There, it’s out. As much as I don’t want to admit it, I want to touch Georgia again. I’ve spent all week thinking and dreaming about it. I want to kiss her and tell her how beautiful she is…and, fuck, I love her. But don’t I only love her as a friend? It’s all very confusing.

But, one thing is clear… My feelings for Georgia are not as platonic as I thought they were, and having sex with her has opened a floodgate.

If it was anyone else, I would ignore it. But it’s Georgia, who has been by my side for years. How long have I felt this way and just pretended otherwise?

Maybe I really am an idiot.

I groan and slump over the bar counter.

“Everything sucks,” I mutter. “I’m just going to ignore it all tonight. I’ll deal with it tomorrow.”

And, hopefully, I could come up with a way to fix my problem. Somehow, I need to get Polly off my back…and deal with whatever is going on with my strange feelings for Georgia.

Chapter Eighteen

Georgia

My head is spinning after my conversation with Hayley. Could it be true? Does Ethan have feelings for me?

I don’t know. I’m scared to find out. But, at the same time, I really need to know.

Before I know it, I find myself pulling into Ethan’s driveway. I sit in the car for a long moment. My heart is beating very fast. Part of me is screaming that I’m an idiot and that I need to stop now. If I don’t, I’ll open something that I can never shut again.

“Are you really going to leave without telling him how you feel, even if it doesn’t go the way you want?”

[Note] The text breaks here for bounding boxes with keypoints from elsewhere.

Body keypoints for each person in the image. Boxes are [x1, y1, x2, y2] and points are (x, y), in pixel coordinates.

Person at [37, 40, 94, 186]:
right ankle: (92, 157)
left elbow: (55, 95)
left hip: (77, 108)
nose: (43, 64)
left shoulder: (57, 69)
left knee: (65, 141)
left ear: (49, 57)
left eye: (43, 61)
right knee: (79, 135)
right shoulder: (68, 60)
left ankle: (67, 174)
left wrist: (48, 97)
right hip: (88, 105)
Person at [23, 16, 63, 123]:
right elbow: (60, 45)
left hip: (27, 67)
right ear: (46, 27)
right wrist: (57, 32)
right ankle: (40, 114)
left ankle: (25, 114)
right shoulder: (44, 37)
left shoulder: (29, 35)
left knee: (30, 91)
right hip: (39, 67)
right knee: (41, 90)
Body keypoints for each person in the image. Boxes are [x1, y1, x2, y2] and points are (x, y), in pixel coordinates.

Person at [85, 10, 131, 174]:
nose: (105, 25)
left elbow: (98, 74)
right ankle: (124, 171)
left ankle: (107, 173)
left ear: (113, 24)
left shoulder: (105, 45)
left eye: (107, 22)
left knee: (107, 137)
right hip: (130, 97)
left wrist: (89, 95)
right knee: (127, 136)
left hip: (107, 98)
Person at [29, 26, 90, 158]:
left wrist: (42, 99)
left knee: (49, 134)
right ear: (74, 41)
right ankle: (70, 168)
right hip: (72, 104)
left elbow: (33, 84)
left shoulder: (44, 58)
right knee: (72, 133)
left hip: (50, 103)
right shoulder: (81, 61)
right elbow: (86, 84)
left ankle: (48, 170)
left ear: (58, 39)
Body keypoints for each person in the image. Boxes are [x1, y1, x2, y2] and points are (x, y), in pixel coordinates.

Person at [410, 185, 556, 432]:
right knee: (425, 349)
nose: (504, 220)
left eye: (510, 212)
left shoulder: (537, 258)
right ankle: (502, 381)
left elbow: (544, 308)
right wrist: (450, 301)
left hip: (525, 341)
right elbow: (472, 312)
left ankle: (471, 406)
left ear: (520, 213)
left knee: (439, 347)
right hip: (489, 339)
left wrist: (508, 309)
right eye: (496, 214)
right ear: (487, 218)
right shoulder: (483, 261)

I’ve never considered, even once, telling Ethan how I feel. He met Polly when I was fifteen, around the time I started to realize that I had more than sisterly feelings for him, and then he married her. After, he wasn’t in any type of way to consider another relationship, and then he had to concentrate on raising Lily.

Maybe I’m just making excuses, but there never seemed to be a good enough time to tell him about my feelings. As time went on, I just decided, at some point, to take that secret to my grave. What was the point in telling him I loved him when I was just going to get rejected?

But…

Hayley’s words opened a possibility to me, of me leaving Ethan behind and going to live in the city, never having told him how I felt. The regret I would feel, I suddenly know, would be enormous. I waited patiently by his side for over ten years, and we had been as thick as thieves in the years before that, too. I’ve known Ethan for over twenty years now. He’s my best friend.

Don’t I owe it to myself to get the words out at least once?

So, here I am, sitting in my car and trying to work up the courage to tell Ethan what I’ve hidden from him for so long. I wonder how he’ll take it. One thing I know for sure is that, regardless of whether he responds to my feelings or not, it won’t break us. I won’t let it.

Maybe, instead, it will finally give me the push I need to move on. I’ve wallowed too long in unsaid and unrequited feelings. Getting rejected will feel terrible, but it will also free me so that I can take this new job and live my life.

That’s what I need.

I inhale deeply and head to the front door. I open the door carefully; there aren’t many lights on. Lily is likely already in bed, and I don’t want to wake her up. Slowly, I creep through the house, heading to the kitchen when I hear the sound of the tap running.

To my surprise, however, it is Allison instead of Ethan standing at the sink.

“Georgia?” Allison asks, startled at my appearance. “What are you doing here?”

“I could ask the same,” I say, blinking. “Where’s Ethan?”